- _Dataset section_
^^^^^^^^

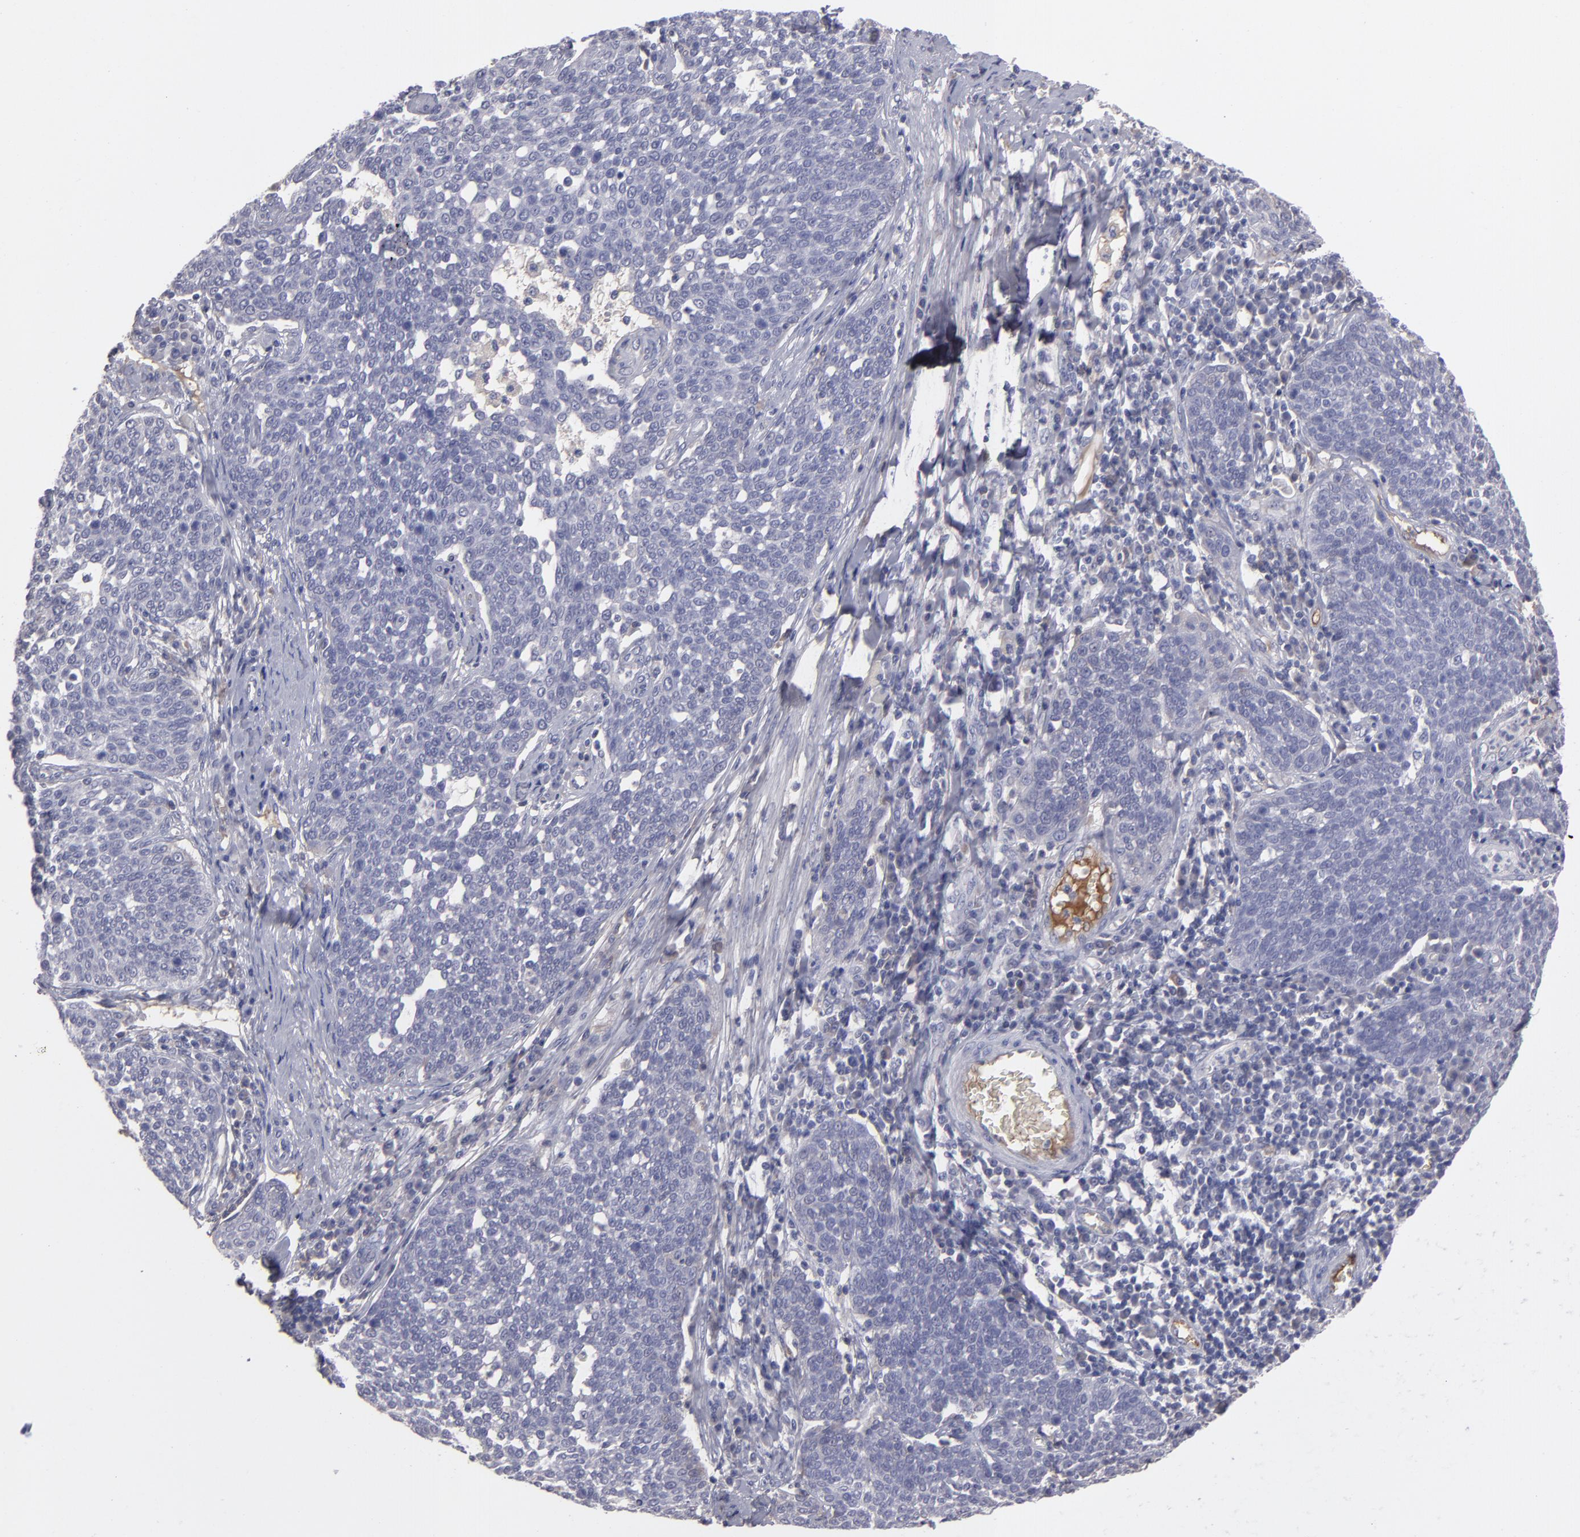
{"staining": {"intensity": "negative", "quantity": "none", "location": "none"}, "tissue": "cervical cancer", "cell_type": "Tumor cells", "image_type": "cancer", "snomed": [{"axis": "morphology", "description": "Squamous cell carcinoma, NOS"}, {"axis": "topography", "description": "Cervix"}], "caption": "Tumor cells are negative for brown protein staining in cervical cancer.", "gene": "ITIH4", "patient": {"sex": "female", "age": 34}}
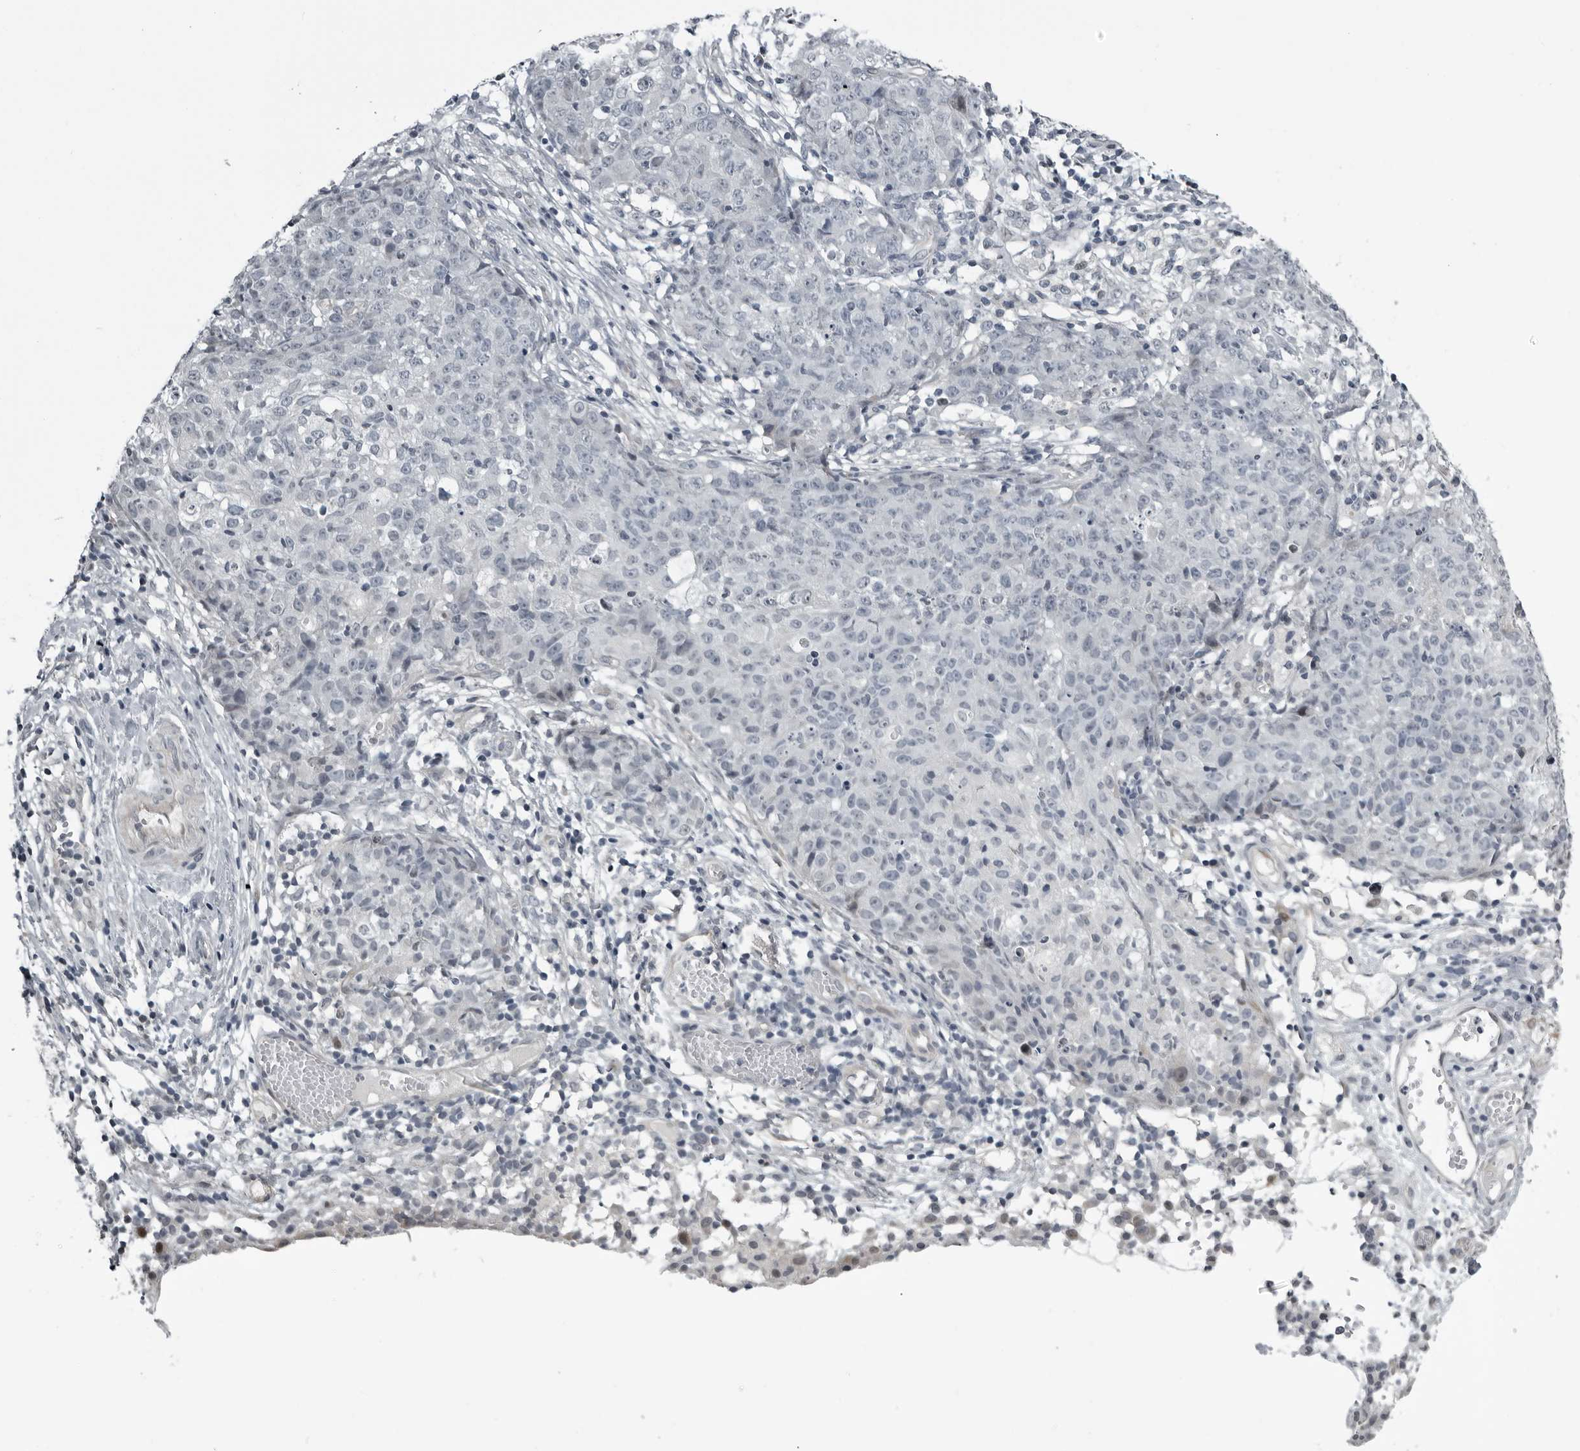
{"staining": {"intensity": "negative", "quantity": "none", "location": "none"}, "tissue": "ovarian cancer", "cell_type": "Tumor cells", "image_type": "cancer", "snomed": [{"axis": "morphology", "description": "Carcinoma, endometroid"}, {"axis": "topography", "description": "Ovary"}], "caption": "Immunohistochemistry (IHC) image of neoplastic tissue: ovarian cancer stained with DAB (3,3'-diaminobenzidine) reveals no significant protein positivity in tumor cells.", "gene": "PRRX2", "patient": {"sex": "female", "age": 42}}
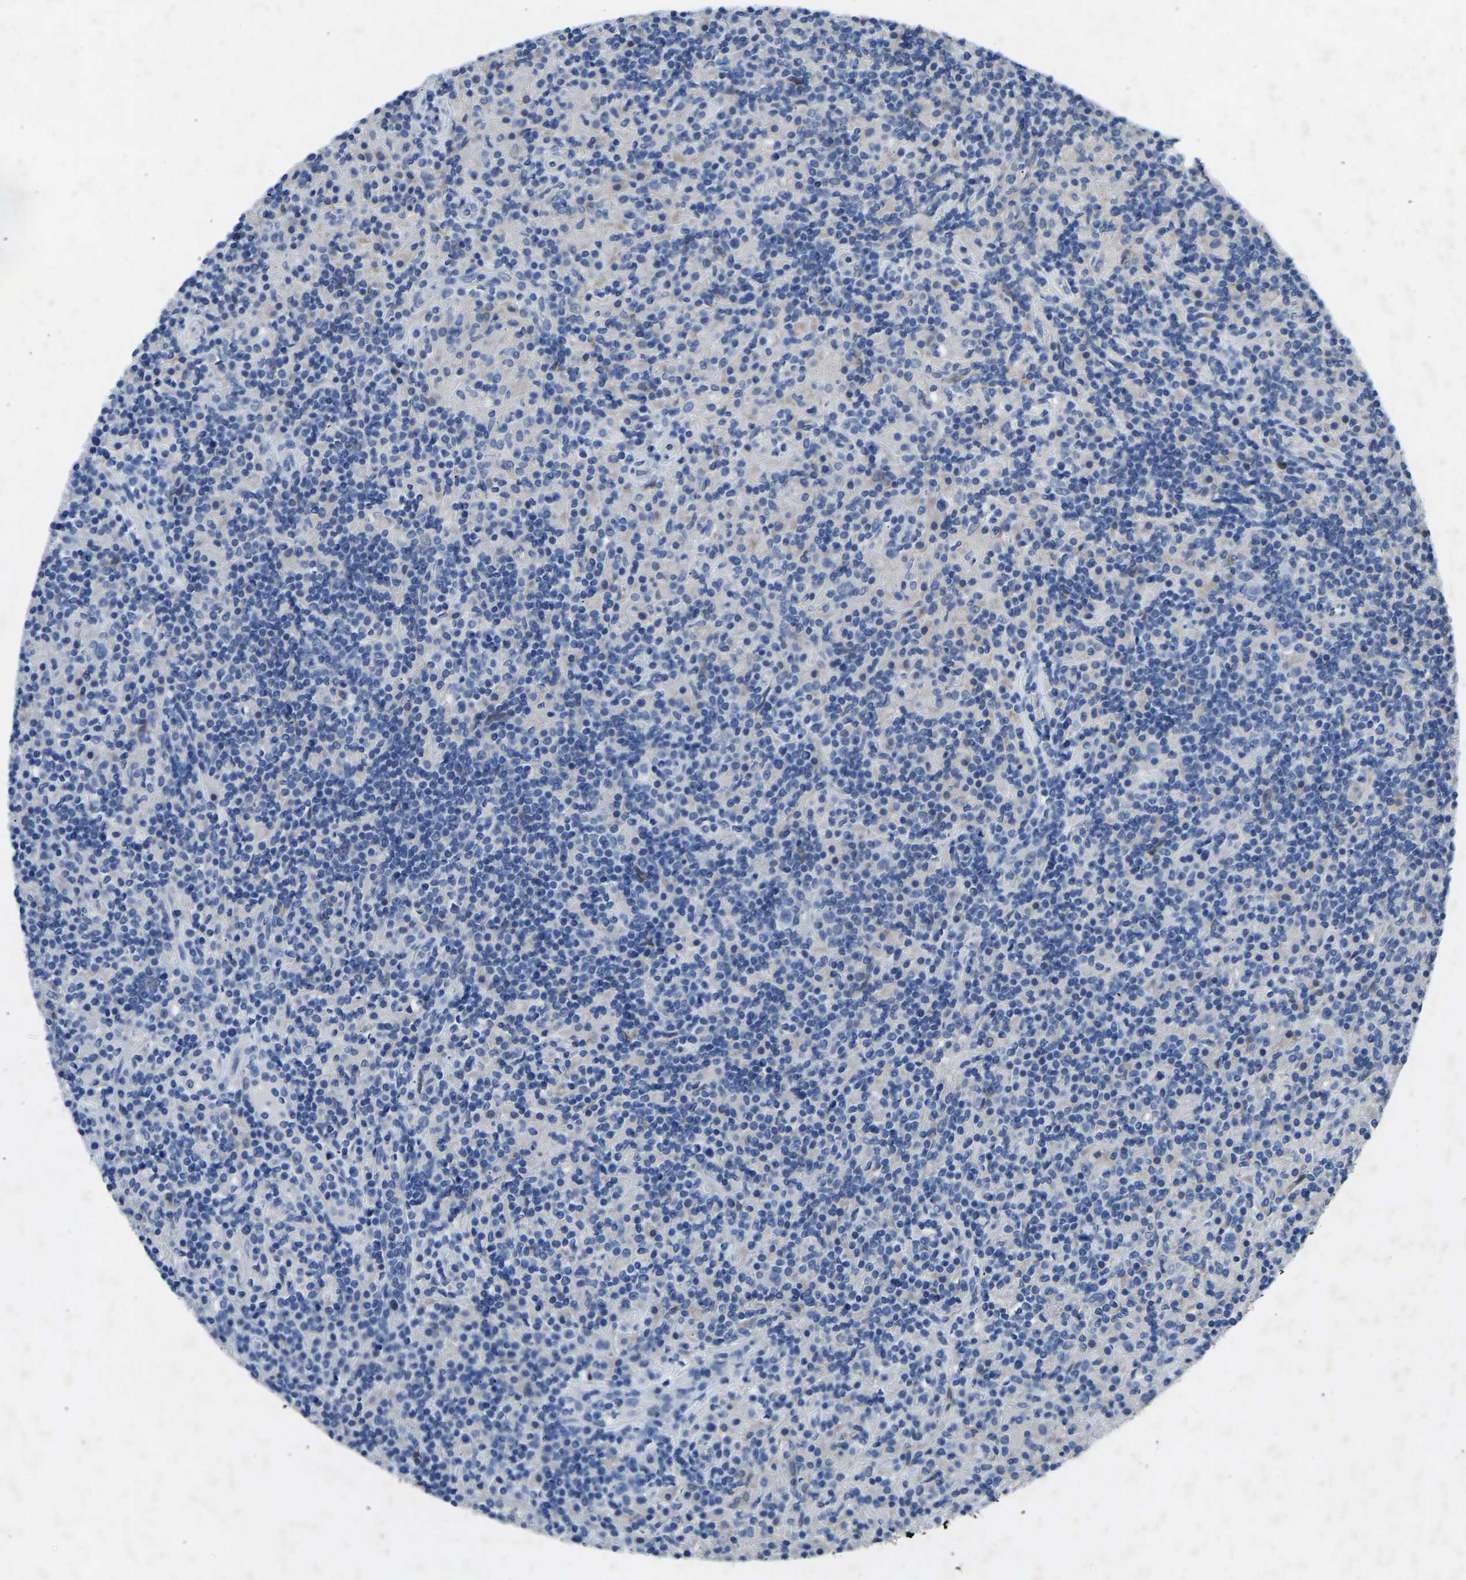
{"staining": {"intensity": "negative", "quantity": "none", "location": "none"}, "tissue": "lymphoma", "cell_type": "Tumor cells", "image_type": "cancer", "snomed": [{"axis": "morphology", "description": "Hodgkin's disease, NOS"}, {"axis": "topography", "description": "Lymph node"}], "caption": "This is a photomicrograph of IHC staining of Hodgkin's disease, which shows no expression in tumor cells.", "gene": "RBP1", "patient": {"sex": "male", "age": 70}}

^^^^^^^^

- _Exercise requirements_
Where the data contains an image, skip the image and copy everything else exactly as it appears.

- _Exercise answer_
{"staining": {"intensity": "negative", "quantity": "none", "location": "none"}, "tissue": "cervical cancer", "cell_type": "Tumor cells", "image_type": "cancer", "snomed": [{"axis": "morphology", "description": "Squamous cell carcinoma, NOS"}, {"axis": "topography", "description": "Cervix"}], "caption": "Tumor cells are negative for brown protein staining in cervical cancer.", "gene": "ITIH4", "patient": {"sex": "female", "age": 34}}
{"staining": {"intensity": "negative", "quantity": "none", "location": "none"}, "tissue": "ovarian cancer", "cell_type": "Tumor cells", "image_type": "cancer", "snomed": [{"axis": "morphology", "description": "Carcinoma, endometroid"}, {"axis": "topography", "description": "Ovary"}], "caption": "Immunohistochemistry (IHC) image of neoplastic tissue: ovarian cancer stained with DAB (3,3'-diaminobenzidine) reveals no significant protein positivity in tumor cells.", "gene": "PRRX2", "patient": {"sex": "female", "age": 42}}
{"staining": {"intensity": "negative", "quantity": "none", "location": "none"}, "tissue": "lymphoma", "cell_type": "Tumor cells", "image_type": "cancer", "snomed": [{"axis": "morphology", "description": "Hodgkin's disease, NOS"}, {"axis": "topography", "description": "Lymph node"}], "caption": "This is a photomicrograph of IHC staining of Hodgkin's disease, which shows no expression in tumor cells.", "gene": "RBP1", "patient": {"sex": "male", "age": 70}}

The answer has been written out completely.